▸ Task to complete
Restate each line below word for word, skipping every picture.

Circuit design data
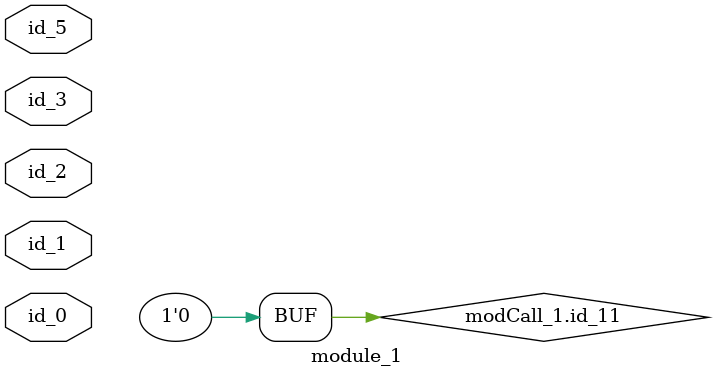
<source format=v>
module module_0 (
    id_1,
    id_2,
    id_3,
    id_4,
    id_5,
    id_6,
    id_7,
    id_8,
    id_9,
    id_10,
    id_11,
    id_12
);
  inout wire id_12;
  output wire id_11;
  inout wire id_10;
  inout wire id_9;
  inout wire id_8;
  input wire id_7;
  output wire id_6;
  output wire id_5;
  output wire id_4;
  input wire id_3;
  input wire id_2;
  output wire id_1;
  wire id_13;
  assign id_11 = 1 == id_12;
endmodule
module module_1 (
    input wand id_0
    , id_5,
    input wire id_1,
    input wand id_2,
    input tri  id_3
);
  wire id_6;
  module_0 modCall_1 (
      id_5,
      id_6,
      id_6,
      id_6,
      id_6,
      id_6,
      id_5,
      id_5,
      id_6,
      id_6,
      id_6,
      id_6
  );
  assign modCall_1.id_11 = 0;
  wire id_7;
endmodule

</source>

▸ Solution for this task
<source format=v>
module module_0 (
    id_1,
    id_2,
    id_3,
    id_4,
    id_5,
    id_6,
    id_7,
    id_8,
    id_9,
    id_10,
    id_11,
    id_12
);
  inout wire id_12;
  output wire id_11;
  inout wire id_10;
  inout wire id_9;
  inout wire id_8;
  input wire id_7;
  output wire id_6;
  output wire id_5;
  output wire id_4;
  input wire id_3;
  input wire id_2;
  output wire id_1;
  wire id_13;
  assign id_11 = 1 == id_12;
endmodule
module module_1 (
    input wand id_0
    , id_5,
    input wire id_1,
    input wand id_2,
    input tri  id_3
);
  wire id_6;
  module_0 modCall_1 (
      id_5,
      id_6,
      id_6,
      id_6,
      id_6,
      id_6,
      id_5,
      id_5,
      id_6,
      id_6,
      id_6,
      id_6
  );
  assign modCall_1.id_11 = 0;
  wire id_7;
endmodule

</source>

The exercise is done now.